The line between the writer, editor, publisher and entrepreneur is blurry even now, and has been getting blurrier in the last six months. The next couple of years will change so many things. There is also a kind of wildcard factor to think about, which I'm sure publishers have missed.

It's on the news frequently: people are increasingly illiterate. Even those who can read and write well enough to chat on Facebook and what have you, are not exactly what would have been deemed literate way back when. The fact is, a really badly written book is only obviously a stinker when it's read by someone who is literate. When it's read by someone who's skating around the fringes of sheer illiteracy -- or by someone who's reading English as a second or third language -- the shortcomings of the work are utterly transparent. All that comes through is the story (which is either interesting or boring) and the characters (who are either endearing or annoying), and the conclusion ... which either delivered the goods or left the reader saying, "Well, poop. After 350pp, I wanted something better, or different, than this load of twaddle.")

Now, I'm not using this as an excuse for the number of really horrible books that are published, POD, via Lulu and CreateSpace and so forth, every hour of every day.

What I'm saying is this: publishers -- whether New York or DIY -- shoot for the mass market. The big-time publishers have their market pegged: extremely literate people who demand high standards in their reading. But the mass of the public is increasingly illiterate; the readers who demand high standards, and have $40 to spend on a hardcover, are an ever-shrinking group, while the millions of readers who wouldn't know good grammar if it jumped up and bit them ... well, these people have pockets full of smartphones. And a lot of smartphones take SD cards. You can read stories on smartphones, kill time on the bus, train, plane, whatever.

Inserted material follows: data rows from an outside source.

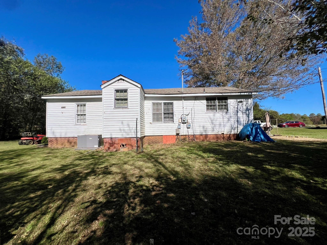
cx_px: 164
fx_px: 123
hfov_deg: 106.2
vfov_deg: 89.9
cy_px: 122
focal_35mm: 13
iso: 40
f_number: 1.8
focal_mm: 1.57
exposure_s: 1/5000
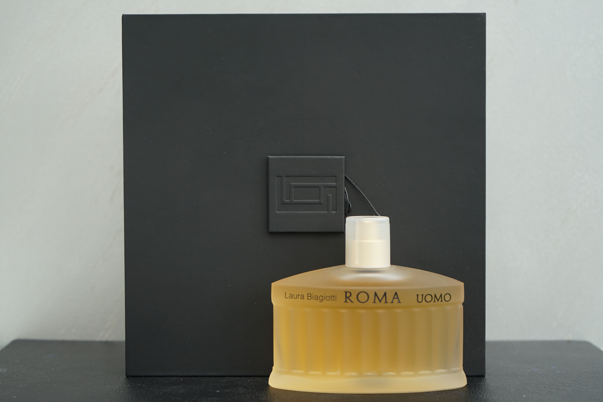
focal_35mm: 54
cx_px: 302
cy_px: 201
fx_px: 904
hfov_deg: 36.9
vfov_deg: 25.1
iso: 125
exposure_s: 1/60
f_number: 5
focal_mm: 54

Here's the bottom line: For every highly literate lady or gent with a credit card, standing in line for the hardcover of the New York Times bestseller, there could be a thousand, or ten thousand, semi-literate readers with smartphones, willing to pay $2, or $1, for an entertaining little read to pass the time on the commute.

Short version: there is an incredible fortune out there, reapable in the next few years ... and I have the sneakiest feeling that the writer's literary merit will be just about the last quality looked for by the mass of "common" readers who are, by the millions, daily, paying tiny fees for quick, cute reads.

Adult literacy is an increasingly lost cause, at the same time as the technology is racing to put video phones on our wrists, video wallpaper in our living rooms, and the electronic equivalent of the old "penny dreadful" in our laps, to while away that train ride, after we've all put the car up on blocks in a concerted effort to save the planet from our carbon emissions.



I have a feeling the age of the penny dreadful is returning. Rapidly. But they'll more than likely cost you $2.